Back in the saddle again for 2008. Lots to look forward to.
All the kittens I fostered have found new homes. I thought that I would start to introduce that permanent animal members of the household. First up- Niki, our four year old tricolor rough collie, self-appointed guardian of all creatures large and small. Here’s picture of him with Tucker and Katie. Niki had laid down by the crate and the two kittens came over and got as close as they could. All of them quickly became fearless of my 75 lb. dog.
We finally had our first ducky visitors to our pond, three hooded mergansers. One male, two females. I thought, uh oh, there go the goldfish, since mergansers are diving ducks and, sure enough, while we watched, they caught and ate two big ones. But we have since seen at least eight or nine in their usual hangout, so we didn’t do too badly. Michiko spotted them and instantly became a fan. More about her in the next week or so.
In art news, the latest issue of the newsletter of the Society of Animal Artists features drawings that I have done of Mongolian wildlife. Here’s three of them, an argali ram, an ibex billy and a takhi mare and foal (Przewalski’s Horse). They were done on 2 ply bristol with a Wolff’s carbon pencil.
Got these pics just in time. A real winter storm is heading in, so bye-bye sunshine for awhile. The pond is still literally rough around the edges and the plantings are new, but great afternoon light covers a multitude of sins. Photo 1 is looking east, with the house in the background. Photo 2 is looking north and includes the greenhouse.
On the art front, here’s my latest giclee from an original oil painting. It’s called “Don’t Badger Me”. Go to my website at http://www.foxstudio.biz for more information and how to order.
It’s been interesting over the last year seeing who shows up at our pond. Photos will be forthcoming as soon as I get over a particularly persistent cold which is going around our area. Today we spotted a red-shouldered hawk for about the fourth time, so we may have our first winter raptor regular. The west end of the property (1 acre total) is being allowed to revert to native forest, but right now it’s shrubby grass. He’s perching up in a big Douglas fir next door, then flying over to some dead cascara buckthorn trunks and carefully inspecting the ground. Not sure what he’ll find. Mice, voles and shrews most likely. Maybe a frog or two.
Other avian garden visitors these days are juncos, robins, goldfinches and Steller’s jays.
The pond has also drawn a great blue heron (apparently a neighborhood regular named “Bill”), a great egret, male and female belted kingfishers and, to our surprise, a double-crested cormorant. In the spring, to our utter amazement and delight, a movement caught our eye and we looked out from the living room just in time to see a juvenile osprey lifting off! No ducks yet, which I find kind of ironic, since that is was I thought we would get this fall. A friend gave us some teal decoys for a joke, but even they haven’t worked yet.

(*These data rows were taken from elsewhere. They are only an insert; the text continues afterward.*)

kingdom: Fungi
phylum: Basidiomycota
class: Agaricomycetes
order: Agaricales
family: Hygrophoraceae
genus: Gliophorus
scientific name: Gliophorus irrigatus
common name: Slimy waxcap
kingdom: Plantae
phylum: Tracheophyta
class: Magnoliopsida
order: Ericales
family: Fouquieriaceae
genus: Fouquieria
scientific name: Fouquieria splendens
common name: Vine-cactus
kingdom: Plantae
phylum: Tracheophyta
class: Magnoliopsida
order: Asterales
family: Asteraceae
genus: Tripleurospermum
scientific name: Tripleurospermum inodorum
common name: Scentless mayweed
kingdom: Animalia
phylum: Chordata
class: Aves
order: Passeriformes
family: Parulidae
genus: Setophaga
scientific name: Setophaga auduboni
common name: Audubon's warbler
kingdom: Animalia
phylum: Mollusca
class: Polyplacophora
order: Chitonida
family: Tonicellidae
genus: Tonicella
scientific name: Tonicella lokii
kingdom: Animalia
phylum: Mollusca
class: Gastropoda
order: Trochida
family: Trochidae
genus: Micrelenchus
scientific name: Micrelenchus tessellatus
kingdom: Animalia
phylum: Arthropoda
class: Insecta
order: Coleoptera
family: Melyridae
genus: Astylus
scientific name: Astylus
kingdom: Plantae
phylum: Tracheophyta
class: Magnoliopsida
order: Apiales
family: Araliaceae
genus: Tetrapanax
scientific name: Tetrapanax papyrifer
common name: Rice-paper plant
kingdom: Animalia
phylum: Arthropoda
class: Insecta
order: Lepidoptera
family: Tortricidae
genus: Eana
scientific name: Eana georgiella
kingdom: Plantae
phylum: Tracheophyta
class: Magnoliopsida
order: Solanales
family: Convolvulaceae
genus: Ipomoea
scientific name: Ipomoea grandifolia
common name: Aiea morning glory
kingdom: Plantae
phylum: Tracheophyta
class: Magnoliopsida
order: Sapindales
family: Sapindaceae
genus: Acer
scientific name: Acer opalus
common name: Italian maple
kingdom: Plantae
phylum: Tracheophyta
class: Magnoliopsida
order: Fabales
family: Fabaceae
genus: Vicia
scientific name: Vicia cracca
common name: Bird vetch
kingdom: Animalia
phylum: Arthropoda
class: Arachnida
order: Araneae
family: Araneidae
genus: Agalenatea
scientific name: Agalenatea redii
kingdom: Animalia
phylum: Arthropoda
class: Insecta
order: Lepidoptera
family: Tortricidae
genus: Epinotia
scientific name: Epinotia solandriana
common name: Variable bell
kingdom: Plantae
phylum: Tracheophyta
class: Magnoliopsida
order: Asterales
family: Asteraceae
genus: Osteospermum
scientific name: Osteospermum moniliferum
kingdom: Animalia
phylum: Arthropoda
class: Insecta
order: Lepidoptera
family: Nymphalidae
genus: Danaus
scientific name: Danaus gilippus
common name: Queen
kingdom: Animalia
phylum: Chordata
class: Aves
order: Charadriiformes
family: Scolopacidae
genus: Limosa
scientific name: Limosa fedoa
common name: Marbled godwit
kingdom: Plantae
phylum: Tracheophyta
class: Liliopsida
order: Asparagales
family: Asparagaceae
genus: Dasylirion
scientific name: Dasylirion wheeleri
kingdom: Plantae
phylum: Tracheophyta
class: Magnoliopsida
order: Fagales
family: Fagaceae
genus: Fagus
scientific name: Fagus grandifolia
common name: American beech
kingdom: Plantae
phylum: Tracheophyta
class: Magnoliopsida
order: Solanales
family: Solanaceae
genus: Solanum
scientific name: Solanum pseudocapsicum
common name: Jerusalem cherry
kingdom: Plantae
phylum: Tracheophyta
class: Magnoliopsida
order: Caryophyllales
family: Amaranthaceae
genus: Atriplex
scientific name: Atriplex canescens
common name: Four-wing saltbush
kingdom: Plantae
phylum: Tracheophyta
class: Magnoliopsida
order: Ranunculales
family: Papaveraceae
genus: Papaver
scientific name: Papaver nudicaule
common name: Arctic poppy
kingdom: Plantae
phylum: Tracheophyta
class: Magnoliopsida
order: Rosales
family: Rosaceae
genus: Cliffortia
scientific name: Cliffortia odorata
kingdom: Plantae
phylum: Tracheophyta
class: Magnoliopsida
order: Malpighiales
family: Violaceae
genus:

Turkey vultures occasionally circle over and there are resident ravens and crows.
I keep my camera handy so I can shoot reference as the opportunity presents itself. Missed the osprey and cormorant, but have gotten the hawk, heron and egret.
Just finished Prodigal Summer by Barbara Kingsolver. Highly recommended to anyone with an interest in nature! She is an amazing writer.
On the animal welfare front, I highly recommend Nathan Winograd’s new book Redemption, which presents a whole new way of looking at animal sheltering in this country.